Thursday, November 17, 2016

Clothes Make the Man (or Woman)

In season 2 of my favorite show, Buffy the Vampire Slayer, the 6th episode "Halloween" dealt with the pandemonium that ensued when people who rented or purchased their costume from one particular shop turned into their costumes: Willow became a ghost, Xander became soldier, and Buffy became a terrified and helpless 18th century maiden.


This episode had an interesting place in the canon of the show. Xander became a fighter, and Willow had her first taste of being a leader of the Scooby Gang. But more than that, the episode is a great demonstration of a psychological concept. This isn't the first time the show has displayed complex psychological phenomena (see some of my previous posts here). But the particular concept this episode displayed was something I just learned about.

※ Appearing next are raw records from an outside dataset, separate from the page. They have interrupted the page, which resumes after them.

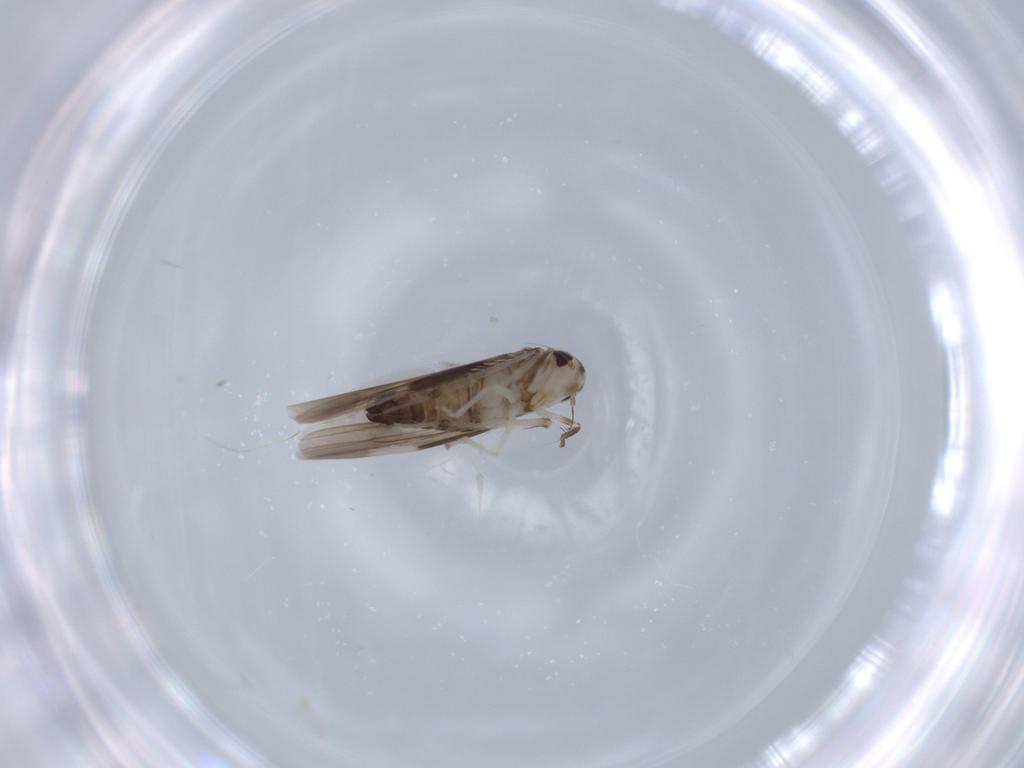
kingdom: Animalia
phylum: Arthropoda
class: Insecta
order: Hemiptera
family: Cicadellidae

Last night, after I had reached my word count for the day, I decided to take a break, and read a bit more of You Are Now Less Dumb, and came to a fascinating chapter about enclothed cognition. This morning, I found the full-text of the original study:
We introduce the term “enclothed cognition” to describe the systematic influence that clothes have on the wearer’s psychological processes. Providing a potentially unifying framework to integrate past findings and capture the diverse impact that clothes can have on the wearer, we propose that enclothed cognition involves the co-occurrence of two independent factors – the symbolic meaning of the clothes and the physical experience of wearing them.
Basically, wearing clothes of a certain type of person, professional, etc., actually changes the way we think and behave. This effect is more than simply priming. And the researchers who originated this concept, Hajo Adam and Adam Galinsky of Northwestern University, devised an interesting study to demonstrate this difference. They used a white lab coat as their clothing selection. In the first study, participants were randomly assigned to wear or not wear a lab coat while completing a Stroop task. which is a cognitively taxing procedure that involves identifying the font color of a series of color words. In some cases, the font color and the word matched (e.g., red - the correct answer is red) but in other cases, the font color and the word were mismatched (e.g., red - the correct answer is blue). Participants who wore a lab coat made half as many errors as people who did not wear the lab coat.

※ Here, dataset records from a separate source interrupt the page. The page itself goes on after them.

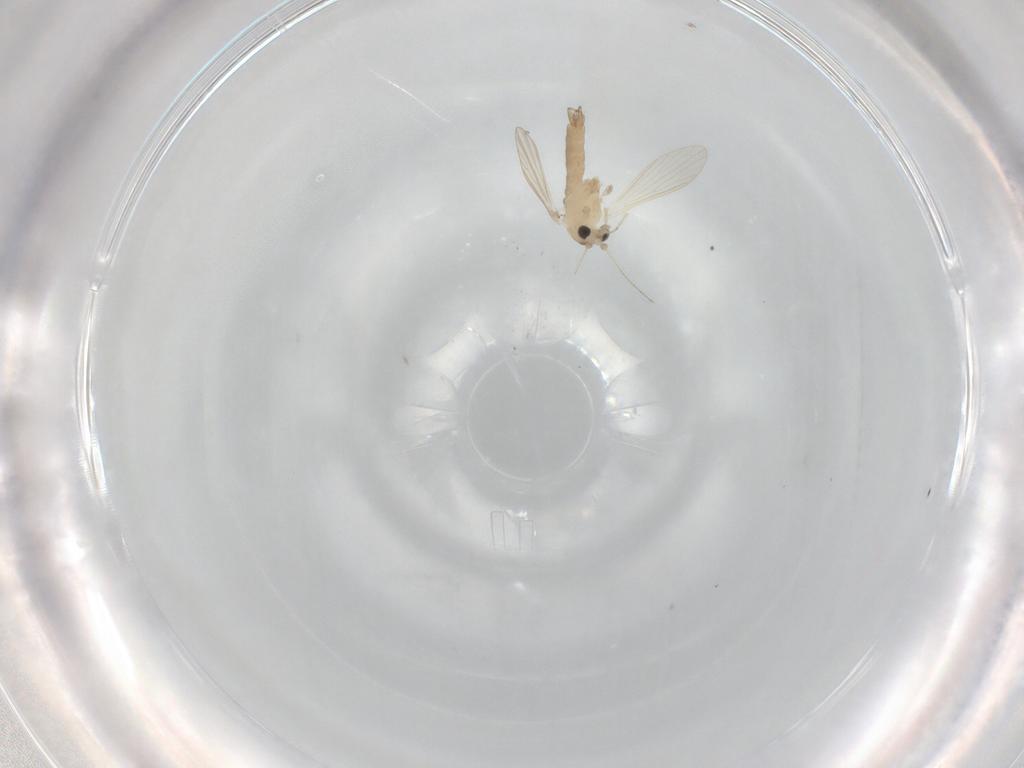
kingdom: Animalia
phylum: Arthropoda
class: Insecta
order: Diptera
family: Psychodidae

Next, they conducted two more studies to rule out mere exposure and priming as an explanation of these effects. If priming were a factor, just thinking about doctors/scientists/people who wear lab coats might enhance your performance. So we would expect people who are told just to think about doctors for instance would perform as well as people who wore the lab coat.

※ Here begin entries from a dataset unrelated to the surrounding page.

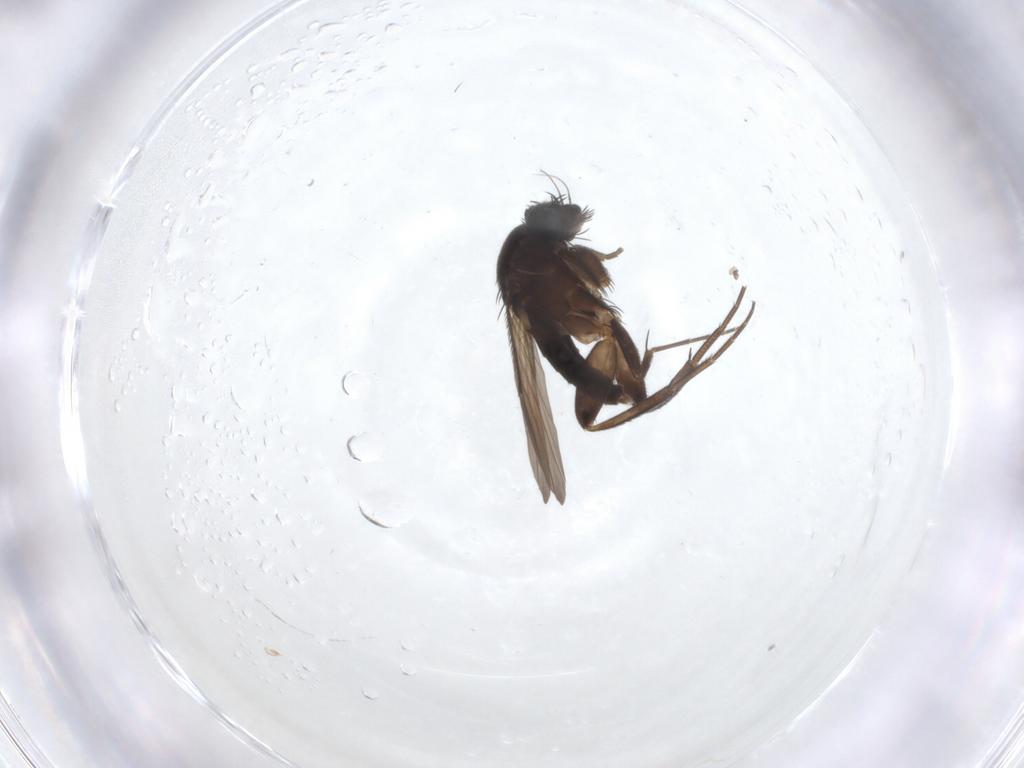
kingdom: Animalia
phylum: Arthropoda
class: Insecta
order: Diptera
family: Phoridae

In study 2, they ruled out mere exposure. They had three conditions: in two of the groups, people wore the lab coat, but half were told it was a doctor's coat and the other half that it was a painter's smock. In the third condition, a lab coat described as a doctor's coat was on the table near them while they completed the study, but they didn't put it on. All participants then completed a visual search task, which involves identifying differences between two similar pictures; for example:


In this study, people who wore what was described as a doctor's coat spotted significantly more differences than either of the other two conditions. In the third study, they added one more step to the people who merely saw the doctor's coat: they had them write an essay about the meaning behind the coat, how they identify with it, and so on. This time, they found that people who wrote an essay about the doctor's coat identified significantly more differences than people who wore what they thought was a painter's smock (the priming effect), but the people who wore the doctor's coat outperformed them both (the enclothed cognition effect).

What we wear really can make us who we are.